The Prime Minister Jenny Shipley's National Party had its majority in the Taranaki-King Country seat slashed from more than 10,000 in the 1996 general election to 966.

But there was worse for her junior coalition partner, New Zealand First, led by the one-time glamour boy of New Zealand politics Winston Peters, which was humiliated. Its candidate, who took 17 per cent of the vote to finish second in 1996, attracted only 2.75 per cent this time to come sixth, four votes behind the minor Christian Heritage Party and only slightly ahead of the Greens and the Legalise Cannabis Party.

It was a devastating result for Mr Peters, the Deputy Prime Minister and Treasurer, who conducted a vigorous campaign in the rural North Island seat, and raises doubts about his and the party's long-term future.

The outcome shows the magic has gone from the NZ First party he founded with a nationalistic crusade of cuts in immigration and foreign investment, winning him the balance of power after the 1996 election.

The party's failure to capture three per cent of the vote confirmed recent nationwide opinion polls showing NZ First would disappear as a political force if a general election were held now.

The extreme right-wing ACT NZ (formerly the Association of Consumers and Taxpayers) laid claim to replace it as the National Party's coalition partner after next year's election, finishing second on Saturday with 25 per cent of the vote.
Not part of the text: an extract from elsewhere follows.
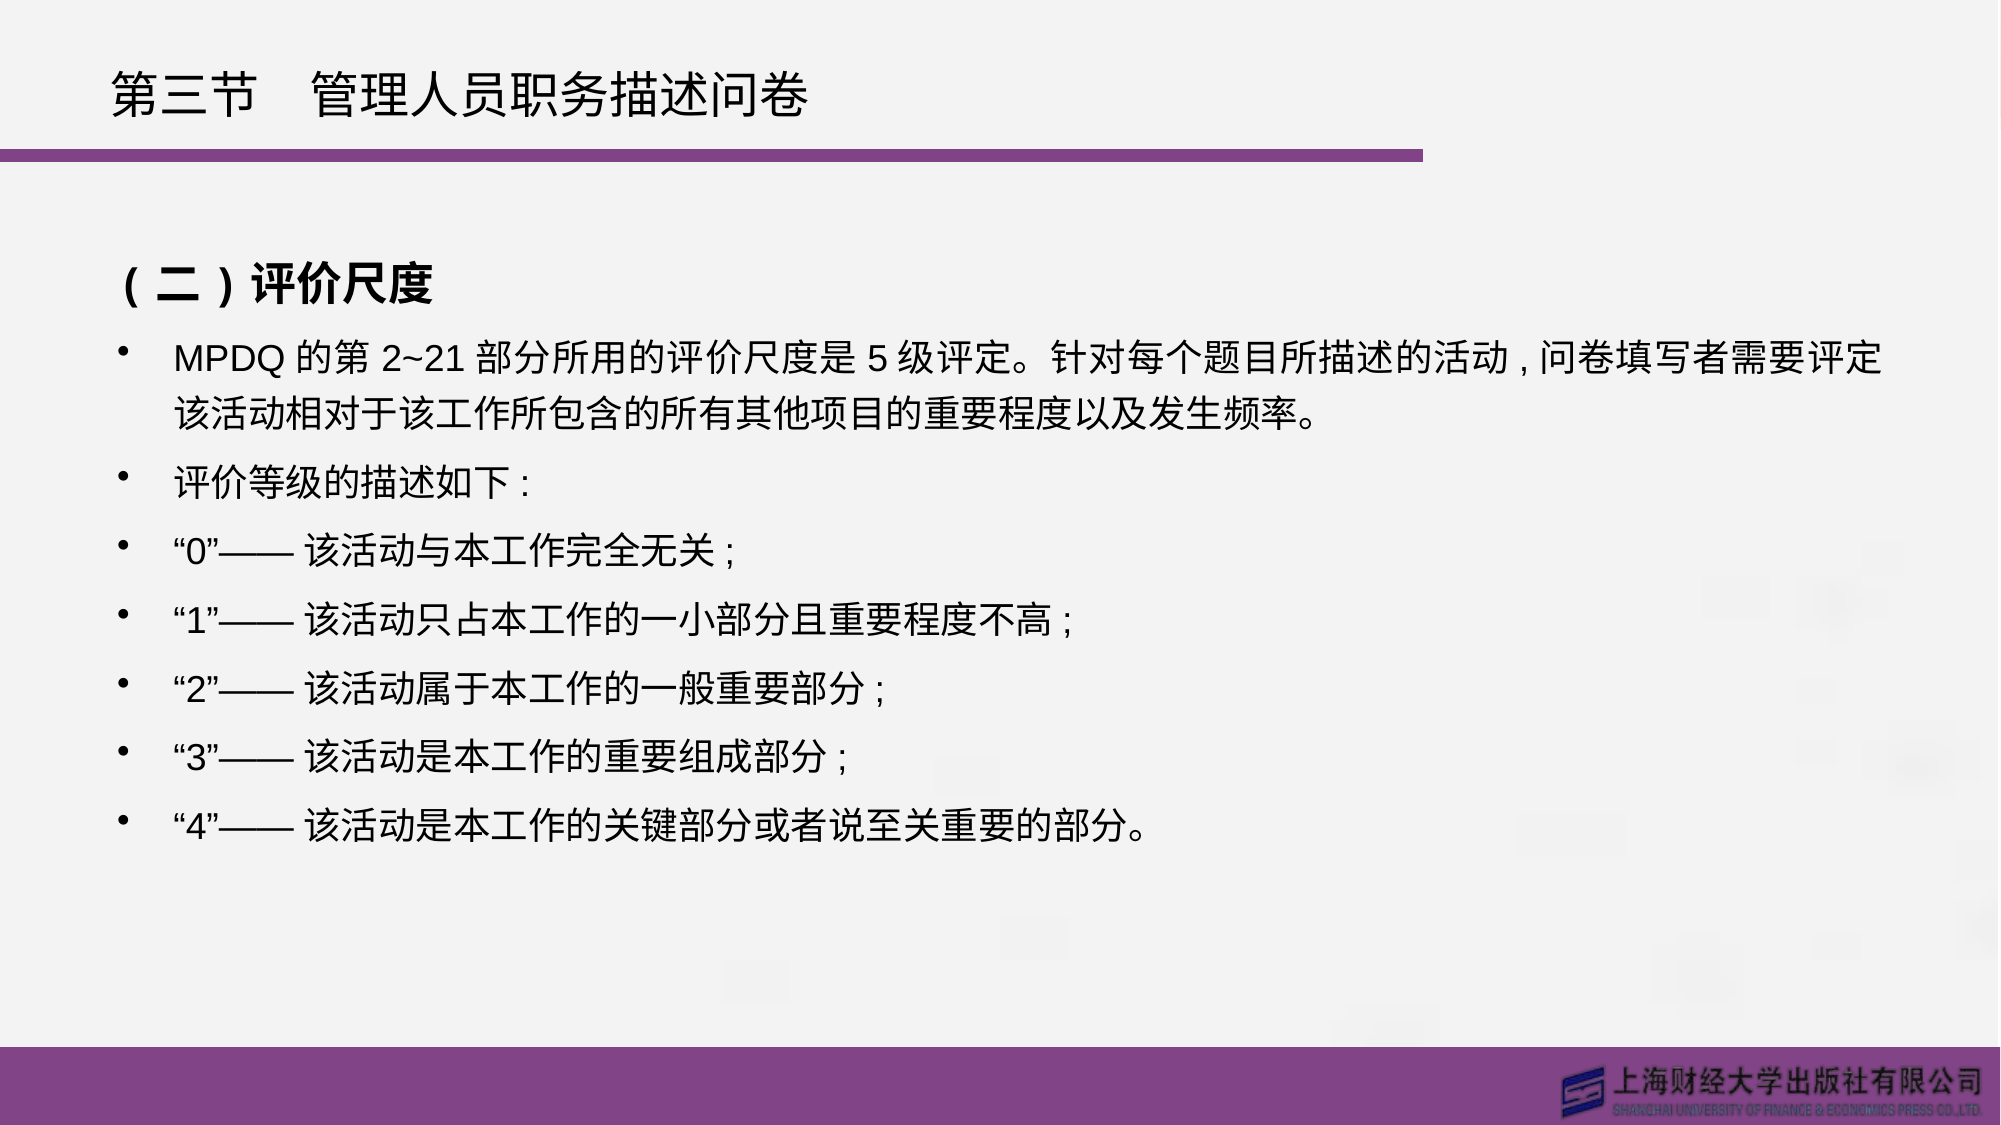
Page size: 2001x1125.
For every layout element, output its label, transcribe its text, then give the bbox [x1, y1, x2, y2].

list (二)评价尺度 MPDQ的第2~21部分所用的评价尺度是5级评定。针对每个题目所描述的活动,问卷填写者需要评定该活动相对于该工作所包含的所有其他项目的重要程度以及发生频率。 评价等级的描述如下: “0”——该活动与本工作完全无关; “1”——该活动只占本工作的一小部分且重要程度不高; “2”——该活动属于本工作的一般重要部分; “3”——该活动是本工作的重要组成部分; “4”——该活动是本工作的关键部分或者说至关重要的部分。 [102, 233, 1898, 1032]
picture [0, 0, 2001, 1125]
title 第三节 管理人员职务描述问卷 [94, 42, 1451, 146]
ACT has eight MPs, against NZ First's 17.

Mrs Shipley, who caused Saturday's ballot by sending Jim Bolger - the man she ousted as Prime Minister last year - to Washington as ambassador, described ACT's claim as premature. "I have heard people write off Winston Peters in the past and be proven wrong," she said.

When he won the balance of power, he joined them in coalition, an act of betrayal huge numbers of his former supporters have not forgiven.